Supported Zhipu AI APIs
- Chat Completions API (
/chat/completions) - ✅ Fully supported (OpenAI-compatible)
Zhipu AI Connection Details
- Base URL:
http://localhost:9000/v1/zhipuai/{profile-id} - Authentication: Pass your Zhipu AI API key in the
Authorizationheader asBearer <your-api-key>
Environment Variables
| Variable | Required | Description |
|---|---|---|
ARCHESTRA_ZHIPUAI_BASE_URL | No | Zhipu AI API base URL (default: https://api.z.ai/api/paas/v4) |
ARCHESTRA_CHAT_ZHIPUAI_API_KEY | No | Default API key for Zhipu AI (can be overridden per conversation/team/org) |
Popular Models
- GLM-4.5-Flash (Free tier) - Fast inference model with good performance
- GLM-4.5 - Balanced model for general use
- GLM-4.5-Air - Lightweight model optimized for speed
- GLM-4.6 - Enhanced version with improved capabilities
- GLM-4.7 - Latest model with advanced features
Important Notes
- OpenAI-compatible API: Zhipu AI's API follows the OpenAI Chat Completions format, making it easy to switch between providers
- API Key format: Obtain your API key from the Zhipu AI Platform
- Free tier available: The GLM-4.5-Flash model is available on the free tier for testing and development
- Chinese language support: GLM models excel at Chinese language understanding and generation, while maintaining strong English capabilities
Amazon Bedrock
Supported Bedrock APIs
- Converse API (
/converse) - ✅ Fully supported (AWS Docs) - Converse Stream API (
/converse-stream) - ✅ Fully supported (AWS Docs) - InvokeModel API (
/invoke) - ⚠️ Not yet supported (AWS Docs) - OpenAI-compatible API (Mantle) - ⚠️ Not yet supported (AWS Docs)

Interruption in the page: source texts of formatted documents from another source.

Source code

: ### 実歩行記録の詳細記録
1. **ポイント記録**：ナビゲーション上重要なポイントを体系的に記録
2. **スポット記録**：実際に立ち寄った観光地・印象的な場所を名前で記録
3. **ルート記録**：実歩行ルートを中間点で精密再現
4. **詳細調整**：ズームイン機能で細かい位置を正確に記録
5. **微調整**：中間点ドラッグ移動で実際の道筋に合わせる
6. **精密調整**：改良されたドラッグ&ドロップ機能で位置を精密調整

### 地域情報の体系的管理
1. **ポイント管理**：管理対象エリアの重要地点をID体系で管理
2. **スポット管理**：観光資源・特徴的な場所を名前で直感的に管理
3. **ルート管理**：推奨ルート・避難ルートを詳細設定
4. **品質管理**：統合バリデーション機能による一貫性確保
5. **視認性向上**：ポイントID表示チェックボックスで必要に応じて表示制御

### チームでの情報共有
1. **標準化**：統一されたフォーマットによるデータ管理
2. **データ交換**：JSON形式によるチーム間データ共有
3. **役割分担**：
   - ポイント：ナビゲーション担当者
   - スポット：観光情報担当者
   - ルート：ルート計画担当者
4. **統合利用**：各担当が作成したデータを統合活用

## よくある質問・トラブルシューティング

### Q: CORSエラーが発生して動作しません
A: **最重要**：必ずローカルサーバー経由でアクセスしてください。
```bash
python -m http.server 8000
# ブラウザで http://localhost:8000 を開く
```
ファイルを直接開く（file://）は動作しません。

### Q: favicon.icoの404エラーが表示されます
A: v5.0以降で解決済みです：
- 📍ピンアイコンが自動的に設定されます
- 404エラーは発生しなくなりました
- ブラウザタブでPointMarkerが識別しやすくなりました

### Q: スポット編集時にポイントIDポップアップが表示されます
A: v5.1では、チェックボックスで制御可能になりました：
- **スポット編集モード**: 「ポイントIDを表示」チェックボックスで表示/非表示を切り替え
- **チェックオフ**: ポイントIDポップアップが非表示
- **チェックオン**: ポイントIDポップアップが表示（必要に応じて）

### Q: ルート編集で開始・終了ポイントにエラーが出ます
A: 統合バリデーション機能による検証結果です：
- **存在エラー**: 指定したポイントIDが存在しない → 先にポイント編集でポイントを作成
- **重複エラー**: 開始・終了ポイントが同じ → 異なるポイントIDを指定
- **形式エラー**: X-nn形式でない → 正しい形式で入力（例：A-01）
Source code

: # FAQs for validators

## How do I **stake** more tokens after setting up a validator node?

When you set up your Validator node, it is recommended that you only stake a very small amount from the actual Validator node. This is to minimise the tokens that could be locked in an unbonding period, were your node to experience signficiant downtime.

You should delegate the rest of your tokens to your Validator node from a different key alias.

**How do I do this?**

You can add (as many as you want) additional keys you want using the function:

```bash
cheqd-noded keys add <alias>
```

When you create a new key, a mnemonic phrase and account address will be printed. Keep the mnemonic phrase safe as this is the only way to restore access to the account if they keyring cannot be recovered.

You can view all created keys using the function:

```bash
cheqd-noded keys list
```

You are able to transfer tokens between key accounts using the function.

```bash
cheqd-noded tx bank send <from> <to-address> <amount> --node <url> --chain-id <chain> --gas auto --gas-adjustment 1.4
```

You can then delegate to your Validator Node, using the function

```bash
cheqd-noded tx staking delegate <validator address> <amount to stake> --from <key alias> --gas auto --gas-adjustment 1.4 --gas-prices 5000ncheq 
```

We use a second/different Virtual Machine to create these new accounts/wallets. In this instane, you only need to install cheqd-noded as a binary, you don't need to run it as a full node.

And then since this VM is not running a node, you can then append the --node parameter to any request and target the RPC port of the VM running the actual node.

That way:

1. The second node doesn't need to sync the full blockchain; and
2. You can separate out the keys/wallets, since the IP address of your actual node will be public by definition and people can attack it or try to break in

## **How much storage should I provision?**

Bedrock Connection Details
- Base URL:
http://localhost:9000/v1/bedrock/{profile-id} - Authentication: Pass your Amazon Bedrock API key in the
Authorizationheader asBearer <your-api-key>
Environment Variables
| Variable | Required | Description |
|---|---|---|
ARCHESTRA_BEDROCK_BASE_URL | Yes | Bedrock runtime endpoint URL (e.g., https://bedrock-runtime.us-east-1.amazonaws.com) |
ARCHESTRA_BEDROCK_INFERENCE_PROFILE_PREFIX | No | Region prefix for cross-region inference profiles (e.g., us or eu) |
ARCHESTRA_CHAT_BEDROCK_API_KEY | No | Default API key for Bedrock (can be overridden per conversation/team/org) |
ARCHESTRA_BEDROCK_BASE_URL
This variable is required to enable the Bedrock provider. It specifies the regional endpoint for the Bedrock Runtime API. The URL format follows AWS regional endpoints:
https://bedrock-runtime.{region}.amazonaws.com
ARCHESTRA_BEDROCK_INFERENCE_PROFILE_PREFIX
Some Bedrock models, such as Anthropic's Claude, require cross-region inference profiles. Set this variable to enable those models. If not set, only models with on-demand inference support will be available.
For more details, see how inference works in Amazon Bedrock.